Hamelin n'avait pu revenir d'Orient, pour présider l'assemblée générale extraordinaire, et il écrivit à sa sœur une lettre inquiète, où il exprimait des craintes sur cette façon de mener l'Universelle au galop, d'un train fou. Il devinait bien qu'on avait fait encore, chez maître Lelorrain, des déclarations mensongères. En effet, toutes les actions nouvelles n'avaient pas été légalement souscrites, la société était restée propriétaire des titres que refusaient les actionnaires; et, les versements n'étant point exécutés, un jeu d'écritures avait passé ces titres au compte Sabatani.

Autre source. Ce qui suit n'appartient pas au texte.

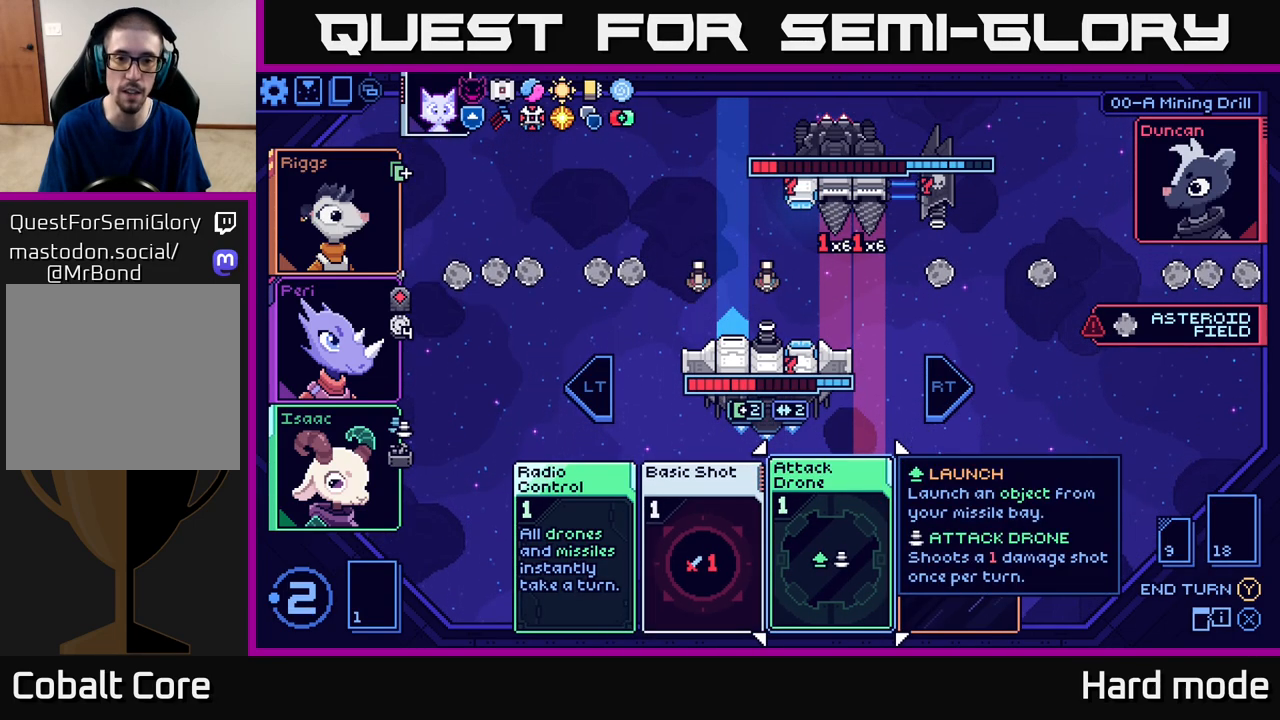
{"buttons": [], "left_stick": "center", "events": [[117, "left_stick", "right"], [317, "left_stick", "center"]]}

En outre, d'autres prête-noms, des employés, des administrateurs, lui avaient permis de souscrire elle-même à sa propre émission; de sorte qu'elle détenait alors près de trente mille de ses actions, représentant une somme de dix-sept millions et demi. Outre qu'elle était illégale, la situation pouvait devenir dangereuse, car l'expérience a démontré que toute maison de crédit qui joue sur ses valeurs est perdue. Mais Mme Caroline n'en répondit pas moins gaiement à son frère, le plaisantant de ce qu'il devenait trembleur aujourd'hui, au point que c'était elle, jadis soupçonneuse, qui devait le rassurer. Elle disait veiller toujours, ne rien voir de louche, être émerveillée, au contraire, des grandes choses, claires et logiques, auxquelles elle assistait. La vérité était qu'elle ne savait naturellement rien de ce qu'on lui cachait, et que, sur le reste, son admiration pour Saccard, l'émotion de sympathie où la jetaient l'activité et l'intelligence de ce petit homme, l'aveuglaient.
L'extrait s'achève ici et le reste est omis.